LE COMITE CONTRE EXCLAVAGE MODERNE

Fondé en 1994 par Dominique Torrès, journaliste, le Comité Contre l'Esclavage Moderne (CCEM) a pour objectif premier de lutter contre toutes formes de servitude, d'assister, et de libérer s'il y a lieu, les victimes de l'esclavage. Depuis sa création, le CCEM a porté secours en France à plus de quatre cents victimes de l'esclavage domestique.

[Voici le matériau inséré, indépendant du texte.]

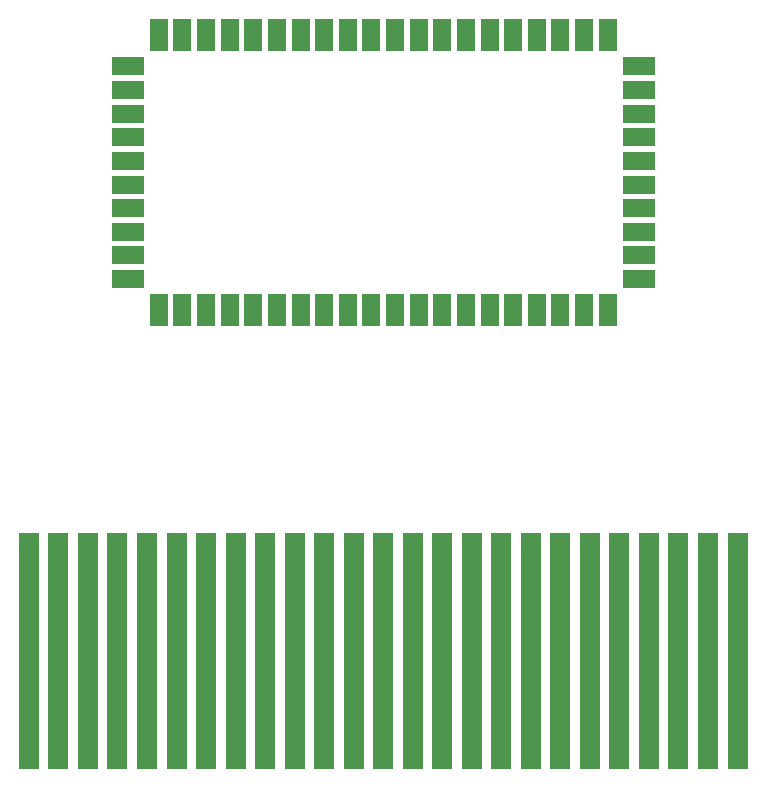
<source format=gbr>
%TF.GenerationSoftware,KiCad,Pcbnew,8.0.6*%
%TF.CreationDate,2024-10-17T23:32:30-05:00*%
%TF.ProjectId,n64_gamecat_rp2350b,6e36345f-6761-46d6-9563-61745f727032,rev?*%
%TF.SameCoordinates,Original*%
%TF.FileFunction,Paste,Top*%
%TF.FilePolarity,Positive*%
%FSLAX46Y46*%
G04 Gerber Fmt 4.6, Leading zero omitted, Abs format (unit mm)*
G04 Created by KiCad (PCBNEW 8.0.6) date 2024-10-17 23:32:30*
%MOMM*%
%LPD*%
G01*
G04 APERTURE LIST*
%ADD10R,2.800000X1.500000*%
%ADD11R,1.500000X2.800000*%
%ADD12R,1.800000X20.000000*%
G04 APERTURE END LIST*
D10*
%TO.C,U4*%
X155650000Y-111500000D03*
X155650000Y-109500000D03*
X155650000Y-107500000D03*
X155650000Y-105500000D03*
X155650000Y-103500000D03*
X155650000Y-101500000D03*
X155650000Y-99500000D03*
X155650000Y-97500000D03*
X155650000Y-95500000D03*
X155650000Y-93500000D03*
D11*
X153000000Y-90850000D03*
X151000000Y-90850000D03*
X149000000Y-90850000D03*
X147000000Y-90850000D03*
X145000000Y-90850000D03*
X143000000Y-90850000D03*
X141000000Y-90850000D03*
X139000000Y-90850000D03*
X137000000Y-90850000D03*
X135000000Y-90850000D03*
X133000000Y-90850000D03*
X131000000Y-90850000D03*
X129000000Y-90850000D03*
X127000000Y-90850000D03*
X125000000Y-90850000D03*
X123000000Y-90850000D03*
X121000000Y-90850000D03*
X119000000Y-90850000D03*
X117000000Y-90850000D03*
X115000000Y-90850000D03*
D10*
X112350000Y-93500000D03*
X112350000Y-95500000D03*
X112350000Y-97500000D03*
X112350000Y-99500000D03*
X112350000Y-101500000D03*
X112350000Y-103500000D03*
X112350000Y-105500000D03*
X112350000Y-107500000D03*
X112350000Y-109500000D03*
X112350000Y-111500000D03*
D11*
X115000000Y-114150000D03*
X117000000Y-114150000D03*
X119000000Y-114150000D03*
X121000000Y-114150000D03*
X123000000Y-114150000D03*
X125000000Y-114150000D03*
X127000000Y-114150000D03*
X129000000Y-114150000D03*
X131000000Y-114150000D03*
X133000000Y-114150000D03*
X135000000Y-114150000D03*
X137000000Y-114150000D03*
X139000000Y-114150000D03*
X141000000Y-114150000D03*
X143000000Y-114150000D03*
X145000000Y-114150000D03*
X147000000Y-114150000D03*
X149000000Y-114150000D03*
X151000000Y-114150000D03*
X153000000Y-114150000D03*
%TD*%
D12*
%TO.C,U3*%
X104000000Y-143000000D03*
X106500000Y-143000000D03*
X109000000Y-143000000D03*
X111500000Y-143000000D03*
X114000000Y-143000000D03*
X116500000Y-143000000D03*
X119000000Y-143000000D03*
X121500000Y-143000000D03*
X124000000Y-143000000D03*
X126500000Y-143000000D03*
X129000000Y-143000000D03*
X131500000Y-143000000D03*
X134000000Y-143000000D03*
X136500000Y-143000000D03*
X139000000Y-143000000D03*
X141500000Y-143000000D03*
X144000000Y-143000000D03*
X146500000Y-143000000D03*
X149000000Y-143000000D03*
X151500000Y-143000000D03*
X154000000Y-143000000D03*
X156500000Y-143000000D03*
X159000000Y-143000000D03*
X161500000Y-143000000D03*
X164000000Y-143000000D03*
%TD*%
M02*

</source>
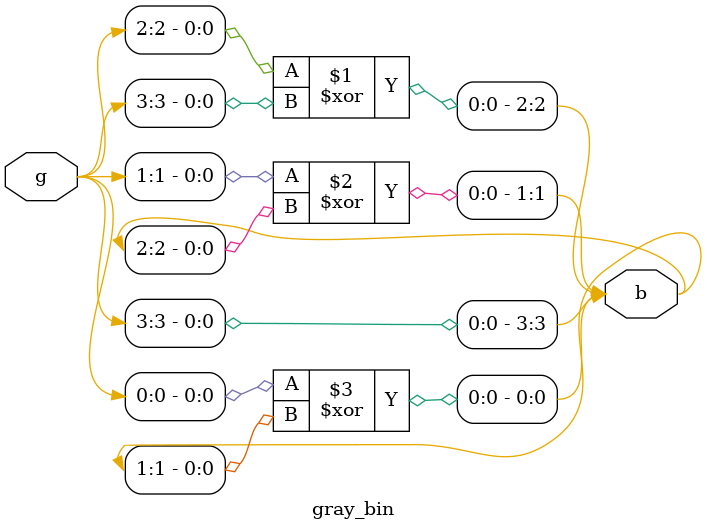
<source format=v>
`timescale 1ns / 1ps


module gray_bin(
input [3:0]g,
output [3:0]b
    );
    assign b[3]=g[3];
    assign b[2]=g[2]^b[3];
    assign b[1]=g[1]^b[2];
    assign b[0]=g[0]^b[1];
    
endmodule

</source>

A chacune, nous proposons un accompagnement...

juridique
Procédures pénales, prud'homales et civiles, recours devant le CEDH
social
Hébergement, suivi médico-psychologique et accompagnement socio-éducatif
administratif
Démarches auprès des organismes publics

Le CCEM s'appuie sur un petit nombre de permanents et sur un réseau d'environ 80 bénévoles : familles d'accueil, avocats, psychologues, traducteurs, médecins, étudiants ou retraités, tous motivés par un profond attachement aux droits humains fondamentaux.
LES ACTIONS DU CCEM

  • Assistance aux victimes :
  • le Comité prend en charge les victimes, les assiste dans leurs démarches administratives et juridiques afin que justice soit rendue, leur trouve un hébergement, leur assure un suivi médical et psychologique, leur propose des cours d'alphabétisation, les oriente vers des formations professionnelles et les accompagne dans des activités culturelles et artistiques.
  • Lobbying :
  • Il poursuit une politique d'information du grand public et alerte le monde politique pour faire évoluer notre législation sur les formes contemporaines d'esclavage et la traite des êtres humains et apporter un statut aux victimes.
  • Prévention :
  • le CCEM intervient dans les pays d'origine des victimes avec l'aide des ONG locales. Il a créé un CCEM à Madagascar pour mener à la fois des actions de prévention et de réinsertion des victimes. En France, il travaille avec les associations des communautés étrangères.


Europe :
Grâce à des financements de l'Union Européenne le CCEM a suscité la création de Comités en Belgique, en Italie et en Autriche et travaille en réseau avec d'autres organisations. Il a également réalisé une étude comparant les législations de six pays en matière de traite humaine et des formes contemporaines d'esclavage, et a publié une brochure, un guide et produit une vidéo sur les pratiques d'aide aux victimes.
Le CCEM a des antennes à Bordeaux, Fort de France et Lyon.